More and more Americans, it seems, are wising up to the hold communist China has over free of speech around the world, and the call to do something about it is growing stronger.
Republican Florida Sen. Marco Rubio is calling for an investigation into TikTok, a popular short-form video-sharing app, based on “ample and growing evidence” that it is censoring videos at the request of China so as not to anger the government in Beijing.
Have already formally asked Trump administration to fully enforce anti-boycott laws that prohibit any U.S. person—including U.S. subsidiaries of Chinese companies from complying with foreign boycotts seeking to coerce U.S. companies to conform with #China’s government views.
— Marco Rubio (@marcorubio) October 9, 2019
Rubio’s comments came after a recent report by The Guardian showed internal documents directing moderators to censor content that might be objectionable to the powers that be in Beijing. Most of the censored videos criticized the country’s communist policies and events like the massacre in Tiananmen Square in 1989.
Rubio called upon the Committee on Foreign Investment in the United States, an investigatory group under the Treasury Department that looks at the national security implications of foreign investments into the U.S., according to a Business Insider report. Though, the committee declined to comment because of a policy not allowing it to discuss specific cases.

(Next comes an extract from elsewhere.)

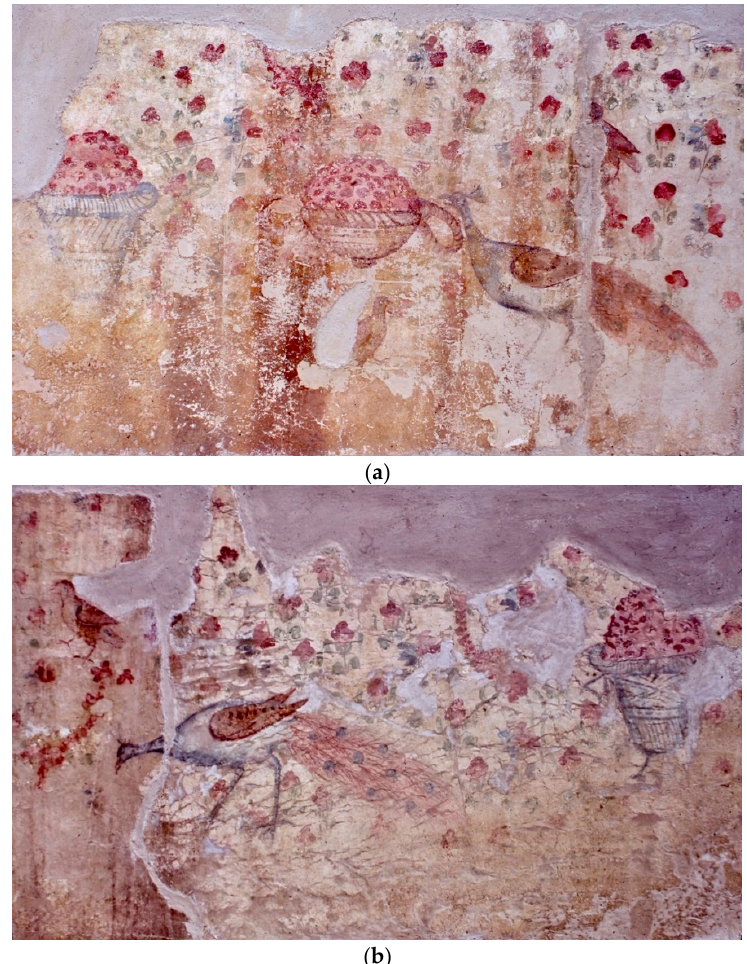
Figure A1. Sardis, “Peacock tomb” (Tomb 61.14, Appendix A.3), sections removed to the Manisa museum, ( a ) north wall; ( b ) south wall. © Archaeological Exploration of Sardis/President and fellows of Harvard College. Arts 2019 , 8 , x FOR PEER REVIEW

ByteDance, a Chinese company that owns TikTok, bought out Musical.ly, a U.S.-made app similar to TikTok, for $1 billion before shutting it down and merging it with TikTok, which doesn’t actually exist in China itself. In China, ByteDance has a similar app called Douyin, while TikTok is the company’s app for international markets.
An unnamed spokesperson for TikTok said the communist government doesn’t ask moderators to censor its content and doesn’t even have jurisdiction to do so since it doesn’t operate in China.
“TikTok U.S. is localized, adheres to U.S. laws and stores all U.S. user data in the U.S.,” the TikTok spokesperson said, according to Business Insider. “Our content and moderation policies are led by our U.S.-based team and are not influenced by any foreign government.”
However, one thing the statement didn’t address is whether the U.S. team’s decisions on what to moderate are influenced by the China-based parent company, ByteDance.
The Guardian’s report about TikTok’s moderation showed how it was censoring and suppressing “highly controversial topics” that would anger the Chinese government. Reports from September showed that while other social media platforms were flooded with pictures and posts about the protests in Hong Kong, TikTok had no content showing what was underway in Hong Kong.